Artikel 2. Reikwijdte en bevoegdheid college

  • 1. Het college is bevoegd te besluiten over het verstrekken van subsidies.

  • 2. Deze verordening is van toepassing op de verstrekking van subsidies door het college op de volgende beleidsterreinen, met uitzondering van subsidies waarvoor bij afzonderlijke verordening een uitputtende regeling is getroffen:

    • a.

      algemeen bestuur

    • b.

      burgerrelaties

    • c.

      veiligheid

    • d.

      bereikbaarheid

    • e.

      economie en toerisme

    • f.

      cultuur, kunst en cultureel erfgoed

    • g.

      onderwijs en jeugd

    • h.

      sport en recreatie

    • i.

      ondersteuning

    • j.

      werk, participatie en inkomen

    • k.

      milieu en leefomgeving

    • l.

      ruimtelijke ontwikkelingen en wonen

  • 3. Ten aanzien van subsidies waarvoor geen wettelijke grondslag nodig is, kan het college bepalen dat gedeelten van deze verordening niet van toepassing zijn.
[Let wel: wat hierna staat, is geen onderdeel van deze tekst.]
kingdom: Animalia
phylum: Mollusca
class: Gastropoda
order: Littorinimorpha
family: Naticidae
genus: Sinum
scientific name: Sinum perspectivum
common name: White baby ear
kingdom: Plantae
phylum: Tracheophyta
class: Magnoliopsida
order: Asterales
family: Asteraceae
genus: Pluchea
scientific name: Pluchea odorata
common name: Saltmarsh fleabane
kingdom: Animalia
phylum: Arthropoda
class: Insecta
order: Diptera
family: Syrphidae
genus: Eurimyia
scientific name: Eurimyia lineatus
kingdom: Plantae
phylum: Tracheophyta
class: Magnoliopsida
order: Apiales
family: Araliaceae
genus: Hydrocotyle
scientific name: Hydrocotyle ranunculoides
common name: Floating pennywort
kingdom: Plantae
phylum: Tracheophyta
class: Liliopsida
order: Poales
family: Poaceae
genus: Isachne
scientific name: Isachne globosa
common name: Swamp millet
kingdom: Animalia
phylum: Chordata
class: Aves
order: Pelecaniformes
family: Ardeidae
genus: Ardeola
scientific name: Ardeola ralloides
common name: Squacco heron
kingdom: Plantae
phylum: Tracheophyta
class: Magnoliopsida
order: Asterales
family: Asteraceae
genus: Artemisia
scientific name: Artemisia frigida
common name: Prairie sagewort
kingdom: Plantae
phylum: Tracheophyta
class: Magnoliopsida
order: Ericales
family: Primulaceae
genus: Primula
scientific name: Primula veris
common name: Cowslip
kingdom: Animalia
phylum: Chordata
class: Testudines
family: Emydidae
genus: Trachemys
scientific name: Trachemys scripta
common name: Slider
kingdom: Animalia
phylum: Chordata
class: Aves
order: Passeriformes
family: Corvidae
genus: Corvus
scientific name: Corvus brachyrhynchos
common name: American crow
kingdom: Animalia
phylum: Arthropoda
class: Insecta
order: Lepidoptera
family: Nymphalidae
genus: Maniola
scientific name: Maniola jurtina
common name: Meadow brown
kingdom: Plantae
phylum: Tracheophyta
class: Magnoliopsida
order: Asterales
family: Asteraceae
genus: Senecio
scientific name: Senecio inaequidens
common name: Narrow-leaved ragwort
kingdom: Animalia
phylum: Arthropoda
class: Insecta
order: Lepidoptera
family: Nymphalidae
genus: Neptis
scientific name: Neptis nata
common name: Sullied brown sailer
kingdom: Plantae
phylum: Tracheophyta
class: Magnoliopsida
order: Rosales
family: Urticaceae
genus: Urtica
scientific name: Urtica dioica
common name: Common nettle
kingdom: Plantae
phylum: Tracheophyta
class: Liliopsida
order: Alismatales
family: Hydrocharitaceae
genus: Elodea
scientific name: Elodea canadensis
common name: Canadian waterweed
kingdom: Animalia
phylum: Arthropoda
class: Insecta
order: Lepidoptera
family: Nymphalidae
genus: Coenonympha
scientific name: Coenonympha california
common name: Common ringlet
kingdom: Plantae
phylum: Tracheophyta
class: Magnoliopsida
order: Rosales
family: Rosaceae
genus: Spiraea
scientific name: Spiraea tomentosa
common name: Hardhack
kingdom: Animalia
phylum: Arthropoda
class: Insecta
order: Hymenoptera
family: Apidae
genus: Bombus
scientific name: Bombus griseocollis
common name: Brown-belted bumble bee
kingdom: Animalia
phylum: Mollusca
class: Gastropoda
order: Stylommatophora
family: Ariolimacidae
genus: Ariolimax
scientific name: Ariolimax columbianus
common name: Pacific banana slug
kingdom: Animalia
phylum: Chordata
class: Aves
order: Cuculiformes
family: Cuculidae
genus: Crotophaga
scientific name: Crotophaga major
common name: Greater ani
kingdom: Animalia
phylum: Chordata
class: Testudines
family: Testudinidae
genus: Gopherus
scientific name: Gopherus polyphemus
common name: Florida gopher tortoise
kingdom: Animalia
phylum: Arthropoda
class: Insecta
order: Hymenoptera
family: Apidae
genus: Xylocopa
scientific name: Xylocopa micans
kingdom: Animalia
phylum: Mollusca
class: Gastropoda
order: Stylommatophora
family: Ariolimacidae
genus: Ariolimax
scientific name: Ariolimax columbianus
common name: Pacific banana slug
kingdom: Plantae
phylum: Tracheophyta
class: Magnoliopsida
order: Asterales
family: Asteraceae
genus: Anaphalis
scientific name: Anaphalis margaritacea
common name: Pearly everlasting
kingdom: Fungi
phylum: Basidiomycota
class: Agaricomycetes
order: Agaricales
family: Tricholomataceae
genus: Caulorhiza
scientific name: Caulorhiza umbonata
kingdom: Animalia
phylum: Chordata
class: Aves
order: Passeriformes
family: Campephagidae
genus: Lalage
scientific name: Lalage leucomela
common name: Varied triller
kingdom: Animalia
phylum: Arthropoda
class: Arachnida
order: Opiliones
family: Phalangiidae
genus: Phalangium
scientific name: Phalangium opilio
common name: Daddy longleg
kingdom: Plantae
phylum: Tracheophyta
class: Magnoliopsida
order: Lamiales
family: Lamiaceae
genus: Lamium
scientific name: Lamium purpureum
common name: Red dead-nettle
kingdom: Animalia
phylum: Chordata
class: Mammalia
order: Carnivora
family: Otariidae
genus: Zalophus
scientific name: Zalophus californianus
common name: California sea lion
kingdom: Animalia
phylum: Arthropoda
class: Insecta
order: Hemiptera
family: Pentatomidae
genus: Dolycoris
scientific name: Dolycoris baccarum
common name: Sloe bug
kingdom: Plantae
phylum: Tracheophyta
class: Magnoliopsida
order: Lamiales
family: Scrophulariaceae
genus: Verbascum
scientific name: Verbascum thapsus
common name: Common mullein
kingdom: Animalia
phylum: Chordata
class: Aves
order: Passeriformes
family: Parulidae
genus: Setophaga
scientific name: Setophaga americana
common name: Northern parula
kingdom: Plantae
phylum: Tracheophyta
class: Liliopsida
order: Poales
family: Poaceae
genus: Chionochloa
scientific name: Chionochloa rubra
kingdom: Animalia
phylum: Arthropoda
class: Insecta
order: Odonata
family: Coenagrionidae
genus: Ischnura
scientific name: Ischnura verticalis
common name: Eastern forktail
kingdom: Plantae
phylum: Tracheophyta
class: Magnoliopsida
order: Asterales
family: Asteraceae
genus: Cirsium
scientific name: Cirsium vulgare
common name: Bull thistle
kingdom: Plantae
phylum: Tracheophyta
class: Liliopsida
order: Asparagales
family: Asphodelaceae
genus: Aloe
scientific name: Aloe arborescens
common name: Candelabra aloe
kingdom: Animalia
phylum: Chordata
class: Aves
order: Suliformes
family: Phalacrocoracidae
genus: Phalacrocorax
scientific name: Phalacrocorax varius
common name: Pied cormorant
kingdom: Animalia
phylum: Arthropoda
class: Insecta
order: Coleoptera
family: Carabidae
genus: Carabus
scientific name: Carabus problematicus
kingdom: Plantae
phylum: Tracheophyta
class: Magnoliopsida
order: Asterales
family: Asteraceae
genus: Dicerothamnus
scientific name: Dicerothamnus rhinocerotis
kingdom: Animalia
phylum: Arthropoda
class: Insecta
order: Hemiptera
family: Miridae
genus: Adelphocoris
  • 4. Het college kan voorwaarden verbinden aan de beschikking tot subsidieverlening.

  • 5. Het college kan daarnaast de verplichting opleggen dat voor bepaalde zaken een verzekering wordt afgesloten.

Artikel 3. Nadere regels

  • 1. Het college kan bij nadere regels vaststellen welke activiteiten in aanmerking kunnen komen voor subsidie.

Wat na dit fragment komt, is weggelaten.